Michelin restitue une aide fiscale malgré la fermeture d’une usine
Michelin a volontairement rendu 4,3 millions d’euros à l’État, selon un arrêté publié au Journal officiel. Cette somme correspond à des crédits d’impôt obtenus dans le cadre du CICE (Crédit d’impôt pour la compétitivité et l’emploi), un dispositif qui a été critiqué et qui a permis aux entreprises françaises de bénéficier d’aides publiques entre 2013 et 2021.
Ce qui surprend, c’est que cette aide concernait une usine située à La Roche-sur-Yon, en Vendée, qui a fermé ses portes en décembre 2020. Les machines et ateliers rénovés n’ont donc jamais été utilisés comme prévu.

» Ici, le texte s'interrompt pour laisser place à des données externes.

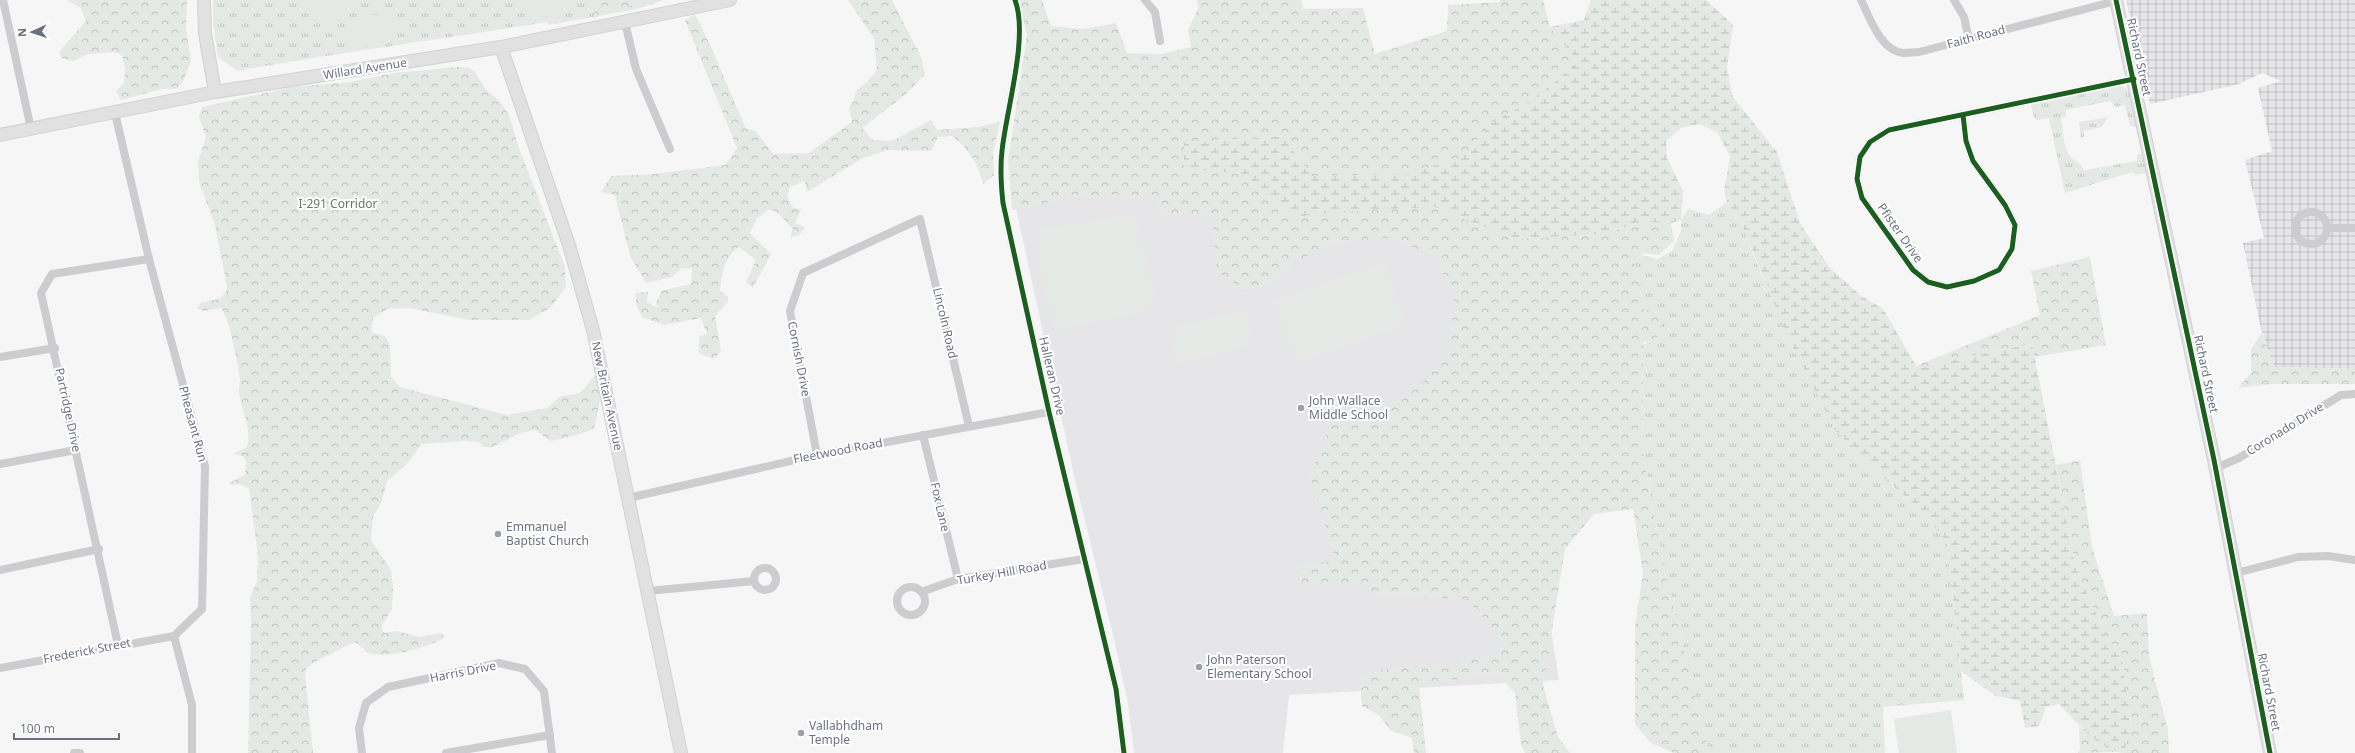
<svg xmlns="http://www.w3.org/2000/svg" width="2355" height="753" viewBox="0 0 2355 753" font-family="'Noto Sans',sans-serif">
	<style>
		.built { fill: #e6e6e8 }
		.industrial { fill: url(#industrial-grid) }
		.grass { fill: url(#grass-tufts) }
		.forest { fill: url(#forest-crowns) }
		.wetland { fill: url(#wetland-marsh) }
		.garden { fill: #e5e9e5 }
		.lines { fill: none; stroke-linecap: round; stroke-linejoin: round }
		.secondary-casing { stroke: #d2d2d4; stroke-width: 14 }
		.street { stroke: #cdcdcf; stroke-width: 8 }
		.secondary { stroke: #e1e1e2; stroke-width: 12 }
		.cycleway-casing { stroke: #fff; stroke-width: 8 }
		.cycleway { stroke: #1b5e20; stroke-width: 5 }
		.poi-dot { fill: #9ba0ab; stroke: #fff; stroke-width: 1.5 }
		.labels { text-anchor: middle; stroke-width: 4; stroke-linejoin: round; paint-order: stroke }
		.street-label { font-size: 12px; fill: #6a7183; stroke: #fff }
		.park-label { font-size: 12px; fill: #687a69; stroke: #fff }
		.poi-label { font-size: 12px; fill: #6a7183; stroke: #fff; text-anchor: start }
	</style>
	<defs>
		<pattern id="industrial-grid" width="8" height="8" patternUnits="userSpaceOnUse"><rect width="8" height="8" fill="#e6e6e8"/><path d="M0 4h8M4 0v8" fill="none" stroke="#bebfc1"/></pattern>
		<pattern id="grass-tufts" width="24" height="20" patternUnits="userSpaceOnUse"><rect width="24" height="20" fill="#e5e9e5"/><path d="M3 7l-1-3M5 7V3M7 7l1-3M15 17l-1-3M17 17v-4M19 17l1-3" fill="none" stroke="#bec1bf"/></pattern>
		<pattern id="forest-crowns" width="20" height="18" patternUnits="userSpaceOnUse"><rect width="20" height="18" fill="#e5e9e5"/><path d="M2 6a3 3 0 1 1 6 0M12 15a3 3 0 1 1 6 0" fill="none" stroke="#bec1bf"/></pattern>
		<pattern id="wetland-marsh" width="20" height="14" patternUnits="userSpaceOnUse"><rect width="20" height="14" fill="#e5e9e5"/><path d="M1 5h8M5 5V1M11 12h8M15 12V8" fill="none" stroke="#bec1bf"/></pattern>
	</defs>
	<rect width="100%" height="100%" fill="#f6f6f6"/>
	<path class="built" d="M1455,159L1532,513L1559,680L1289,695L1283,753H1134L1128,704L1114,639L1075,480L1014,199Z"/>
	<path class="industrial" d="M2126,0H2355V369L2274,367L2261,329L2243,243L2264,238L2245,160L2272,151L2258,88L2281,81L2262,73L2239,84L2150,104Z"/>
	<g class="grass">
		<path d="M213,0H664L637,9L548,25L547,22C444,39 341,52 238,71L218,57L213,24Z"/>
		<path d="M2122,86L2130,91L2138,124L2136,127L2130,126L2125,105L2116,107L2110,101L2065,110L2066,116L2061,118C2063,130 2063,146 2069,155C2075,163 2078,160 2084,170L2137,161V154H2144L2148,172L2135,175L2134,172L2125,174L2065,193L2049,118L2037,120L2034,118L2031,105Z"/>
		<path d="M2108,117L2102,127L2084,131V137L2081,138L2079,122Z"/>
		<path d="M1727,202L1741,223L1762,276L1835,430L1888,482L1920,509L1947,543L1964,700L1883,707L1885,753H1709L1663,564L1642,450L1643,345L1657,337L1644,310L1635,262L1642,255L1657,259L1672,251L1681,231V220L1688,209L1709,215Z"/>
	</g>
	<g class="forest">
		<path d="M67,0H187L186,29L191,61L183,82L176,89H162L121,100L116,91L124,83L125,68L122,55L113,52L88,54L74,61L61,58L59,52L86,21L81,8Z"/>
		<path d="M598,0H660L621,8L594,18V9Z"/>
		<path d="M848,0H892L921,57L925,74L905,95L862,128L873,140L892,141L931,120L937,130L977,127L1000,122L993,153L994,175L983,184C978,163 969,149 952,136L938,137L931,151L888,150L861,159L807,192L805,181L790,187L787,196L793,208L801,209L795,223L805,227L800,234L790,238L793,229L776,211L768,210L757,218L750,233L771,254L753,288L746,282L756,260L739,247C723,258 722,273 720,291L728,297V302L715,316L721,351L714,359L699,353V336L707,334L701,318L664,325L642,317L637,307L635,293L648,292L647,302L658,308L656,303L661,291L691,284L692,269L682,268L672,277L646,283L630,256L615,195L601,192L611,176L654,174L725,165L737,148L685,20L695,14L711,47L746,129L756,131L773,154L809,153L852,122L849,108L854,100L856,91L867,82L877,70L874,38Z"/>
		<path d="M1018,0H1042L1051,26L1083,29L1116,23L1127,53L1161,54L1191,47L1188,30L1198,9L1197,0H1301L1303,9L1363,8L1375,54L1447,31L1448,5L1500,2V0H1543L1550,27L1580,63L1528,103L1492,122L1463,158L1405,174L1312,176L1281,136L1184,143V168L1245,174L1292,217L1368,210L1435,207L1513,239L1602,234L1641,222L1671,223L1674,241L1659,255L1643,253L1635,262L1644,310L1658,311L1662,323L1657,337L1648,342H1643L1642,450L1663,564L1709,753H1674L1651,743L1635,724V626L1643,573L1633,509L1594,514L1565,549L1543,685L1558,737L1570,753H1525L1521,745L1515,693L1498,674L1419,684L1426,753H1414L1412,738L1390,730L1379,715L1362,706L1360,677L1392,668L1445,665L1500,655L1497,632L1466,599L1372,595L1366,584H1303L1296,567L1336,560L1310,475L1332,421H1357L1418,388L1450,351L1454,299L1434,255L1387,238L1333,243L1297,261L1269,284L1245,291L1217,271L1213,225L1209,214L1163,215L1156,200L1074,197L1012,210L1008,160L1027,35Z"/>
		<path d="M458,67L469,68L475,72L485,88L501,103L509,115L519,148L565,267L566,287L550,308L529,320H469L409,308L387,309L373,318L371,330L373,333L385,336L390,345L391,377L400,387L507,415L547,408L561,396C583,394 581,393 594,376L598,375L601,395L595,426L591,430L577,435L551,441L535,430L521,433L492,447H484L478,442L465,441L422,444L406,465L387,481L382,501L373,517L371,540L391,570L393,586L392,609L381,627L384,633L396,631L419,637L441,633L445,637C428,648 392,657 372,654C365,653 361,644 354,642L311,664L306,669L305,675L313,753H248L251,621L250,597L257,582L258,557L249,488L239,484L232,485L229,483L245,475L246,462L243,456L233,454L247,447C252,427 242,412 239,393C238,388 240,385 240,380C238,365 230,319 221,308L204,311L197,308L202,302C214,299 225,301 227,287L215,225L199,182L198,162L206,137L199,117L202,107L292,87L351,82L393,73Z"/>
		<path d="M2090,257L2106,345L2034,357L2032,344L1969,356L1918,370L1916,366L2040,315L2031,271Z"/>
		<path d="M2262,333L2274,367L2355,369V384H2272L2238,388L2251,373V349Z"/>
		<path d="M2080,460L2092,547L2114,616L2147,613L2149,657L2168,730L2169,753H2124L2131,723L2122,658L2104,632L2076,568L2056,465Z"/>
		<path d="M2079,726L2115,752L2078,753L2080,750Z"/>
	</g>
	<path class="wetland" d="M1591,0H1706L1733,25L1727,68L1733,97L1777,152L1800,223L1829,267L1860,295L1883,309L1918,369L1969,356L2032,344L2076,568L2104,632L2122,658L2131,723L2124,753C2103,753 2073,719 2059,704L2046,707L2039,726L2025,728L2020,701L1996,696L1961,671L1947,543L1920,509L1888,482L1835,430L1790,341L1741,223L1727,202L1724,192L1730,156L1717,132L1699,124L1681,128L1666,141L1667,158L1683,191L1681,220L1671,223L1641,222L1602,234L1513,239L1435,207L1368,210L1292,217L1245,174L1184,169V143L1282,136L1312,176L1405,174L1462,158L1492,122L1528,103L1579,63L1550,27L1584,20Z"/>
	<g class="garden">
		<path d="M297,0H354L324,29Z"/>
		<path d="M520,0H580L559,13L538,19Z"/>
		<path d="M389,11C393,14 394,18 395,22C399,44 362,53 347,42L345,35L349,21Z"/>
		<path d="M1134,215L1156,301L1147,311L1055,330L1034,238L1039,230Z"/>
		<path d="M1384,263L1405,325L1295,363L1274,301Z"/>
		<path d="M1245,310L1253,344L1178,363L1169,329Z"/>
		<path d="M1951,710L1957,753H1899L1894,719Z"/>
	</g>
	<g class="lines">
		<g class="secondary-casing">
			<g id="secondary">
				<path d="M204,0L205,33L215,92"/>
				<path d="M2116,0L2214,460L2270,753"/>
				<path d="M501,47L569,245L593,330L681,753"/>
				<path d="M0,135L215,92L501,47L730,0"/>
			</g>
		</g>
		<g class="street">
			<path d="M3,0L31,129"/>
			<path d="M1015,0C1029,36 1006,111 1002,151C1000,168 1001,185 1003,203L1049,412L1116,689L1124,753"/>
			<path d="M1145,0L1155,12L1160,41"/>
			<path d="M1861,0C1870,18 1880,50 1903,53C1908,53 1914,52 1919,52L2116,1"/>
			<path d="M1954,0L1964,17L1969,39"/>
			<path d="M625,22L636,69L670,149"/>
			<path d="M115,113L149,259L205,466L202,609L174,636"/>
			<path d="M1963,115L1966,141L1973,161L2005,205L2015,225L2012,249L1999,270L1974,281L1947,287L1928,282L1913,270L1862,198L1857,179L1860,157L1870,142L1889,130L2134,79"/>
			<circle cx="2311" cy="228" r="16"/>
			<path d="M2328,228H2355"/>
			<path d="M0,357L55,348"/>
			<path d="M923,435L958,579"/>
			<path d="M817,455L790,311L803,273L920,219L969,426"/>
			<path d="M0,464L76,450"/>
			<path d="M2216,468L2239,458L2341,395L2355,394"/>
			<path d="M628,498L817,455L1049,412"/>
			<circle cx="765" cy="579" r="11"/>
			<path d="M0,570L99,549"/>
			<path d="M2236,573L2298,557L2328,556L2355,560"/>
			<circle cx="911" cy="601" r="14"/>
			<path d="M648,591L754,581"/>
			<path d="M921,592L958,579L1084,559"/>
			<path d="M174,636L192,705V753"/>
			<path d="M118,645L41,293L52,274L149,259"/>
			<path d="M0,668L174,636"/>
			<path d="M74,753H80"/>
			<path d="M362,753L359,728L366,703L388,687L499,663L525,669L544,691L552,753"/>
			<path d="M446,753L550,735"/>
		</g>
		<use href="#secondary" class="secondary"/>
		<g class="cycleway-casing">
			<g id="cycleway">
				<path d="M1015,0C1029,36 1006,111 1002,151C1000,168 1001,185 1003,203L1049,412L1116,689L1124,753"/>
				<path d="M2116,0L2214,460L2270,753"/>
				<path d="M1963,115L1966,141L1973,161L2005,205L2015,225L2012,249L1999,270L1974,281L1947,287L1928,282L1913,270L1862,198L1857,179L1860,157L1870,142L1889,130L2134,79"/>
			</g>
		</g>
		<use href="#cycleway" class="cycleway"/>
	</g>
	<g class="poi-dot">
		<circle cx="1301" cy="408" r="4"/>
		<circle cx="498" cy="534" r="4"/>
		<circle cx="1199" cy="667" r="4"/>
		<circle cx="801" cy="733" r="4"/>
	</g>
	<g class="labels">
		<g class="street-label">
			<text transform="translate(1976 37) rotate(-15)" y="4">Faith Road</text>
			<text transform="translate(2139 57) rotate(78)" y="4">Richard Street</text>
			<text transform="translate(365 69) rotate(-9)" y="4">Willard Avenue</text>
			<text transform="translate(1900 233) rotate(55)" y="4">Pfister Drive</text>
			<text transform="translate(945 323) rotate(77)" y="4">Lincoln Road</text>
			<text transform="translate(799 359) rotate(79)" y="4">Cornish Drive</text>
			<text transform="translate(2206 374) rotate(78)" y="4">Richard Street</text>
			<text transform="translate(1052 376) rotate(77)" y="4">Halleran Drive</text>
			<text transform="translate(607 396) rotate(78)" y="4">New Britain Avenue</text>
			<text transform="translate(68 410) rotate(78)" y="4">Partridge Drive</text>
			<text transform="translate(193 424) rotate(75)" y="4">Pheasant Run</text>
			<text transform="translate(2285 429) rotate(-32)" y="4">Coronado Drive</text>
			<text transform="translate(838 451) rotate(-11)" y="4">Fleetwood Road</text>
			<text transform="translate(940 507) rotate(77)" y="4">Fox Lane</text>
			<text transform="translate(1002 573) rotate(-10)" y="4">Turkey Hill Road</text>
			<text transform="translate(87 651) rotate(-11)" y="4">Frederick Street</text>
			<text transform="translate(463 672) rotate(-11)" y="4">Harris Drive</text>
			<text transform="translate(2269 692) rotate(79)" y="4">Richard Street</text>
		</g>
		<g class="park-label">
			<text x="338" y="208">I-291 Corridor</text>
		</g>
		<g class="poi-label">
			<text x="1309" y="405">John Wallace<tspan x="1309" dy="14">Middle School</tspan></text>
			<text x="506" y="531">Emmanuel<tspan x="506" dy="14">Baptist Church</tspan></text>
			<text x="1207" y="664">John Paterson<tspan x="1207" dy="14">Elementary School</tspan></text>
			<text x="809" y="730">Vallabhdham<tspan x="809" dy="14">Temple</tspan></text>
		</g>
	</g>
	<g transform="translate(32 32) rotate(267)" stroke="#ffffff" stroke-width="3" paint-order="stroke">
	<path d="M0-3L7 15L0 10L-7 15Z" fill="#6a7183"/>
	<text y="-6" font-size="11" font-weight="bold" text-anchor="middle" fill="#6a7183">N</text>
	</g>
	<path d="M14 733v6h105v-6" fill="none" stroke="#6a7183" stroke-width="2"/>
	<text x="20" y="733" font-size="12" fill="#6a7183" stroke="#ffffff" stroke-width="3" paint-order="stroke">100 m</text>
</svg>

Une démarche volontaire et une pression parlementaire
Le groupe insiste sur le fait que cette restitution est « strictement volontaire ». En effet, la législation du CICE ne prévoit pas d’obligation de rembourser ces crédits, même si une usine ferme. Michelin aurait pu conserver cet argent sans risque de sanction.
Cependant, une commission d’enquête sénatoriale sur les aides publiques aux entreprises a incité le groupe à agir différemment. Lors des auditions, Michelin s’était engagé à rembourser cette somme « dans une perspective éthique », sous la pression du sénateur communiste Fabien Gay, coauteur d’un rapport critique sur l’utilisation des aides publiques. Le ministère de l’Économie a confirmé que la procédure de remboursement a été validée, tant sur le plan juridique que budgétaire.
Un précédent qui pourrait faire date ?
Ce geste, louable, soulève toutefois des questions. Combien d’autres entreprises ont bénéficié du CICE avant de fermer des sites ou de délocaliser, sans jamais rendre cet argent ? Le rapport sénatorial de juillet dernier dénonçait le manque de contrôle sur l’utilisation finale de ces aides.
Il reste à voir si cet exemple incitera d’autres entreprises à suivre le mouvement. Sans obligation légale ni contrôle strict, il est peu probable que de nombreux dirigeants choisissent volontairement de rembourser. Ce geste ressemble plus à une opération de communication qu’à un changement durable dans la gestion des aides publiques.
Une décision surprenante dans un contexte difficile pour Michelin
Ce remboursement intervient alors que Michelin traverse une période compliquée. Le groupe a annoncé la fermeture des sites de Vannes (Morbihan) et de Cholet (Maine-et-Loire), ce qui concerne 1 254 salariés. La fermeture de l’usine de Cholet, spécialisée dans les pneus pour véhicules utilitaires, a été justifiée par des coûts de production élevés, le site étant considéré comme « le plus cher du monde ».
Pour Vannes, où sont fabriqués des renforts métalliques pour poids lourds, la décision a été prise en faveur du site de Golbey (Vosges), jugé plus stratégique. Le bassin d’emploi du Morbihan a également été un critère pour faciliter la reconversion des salariés.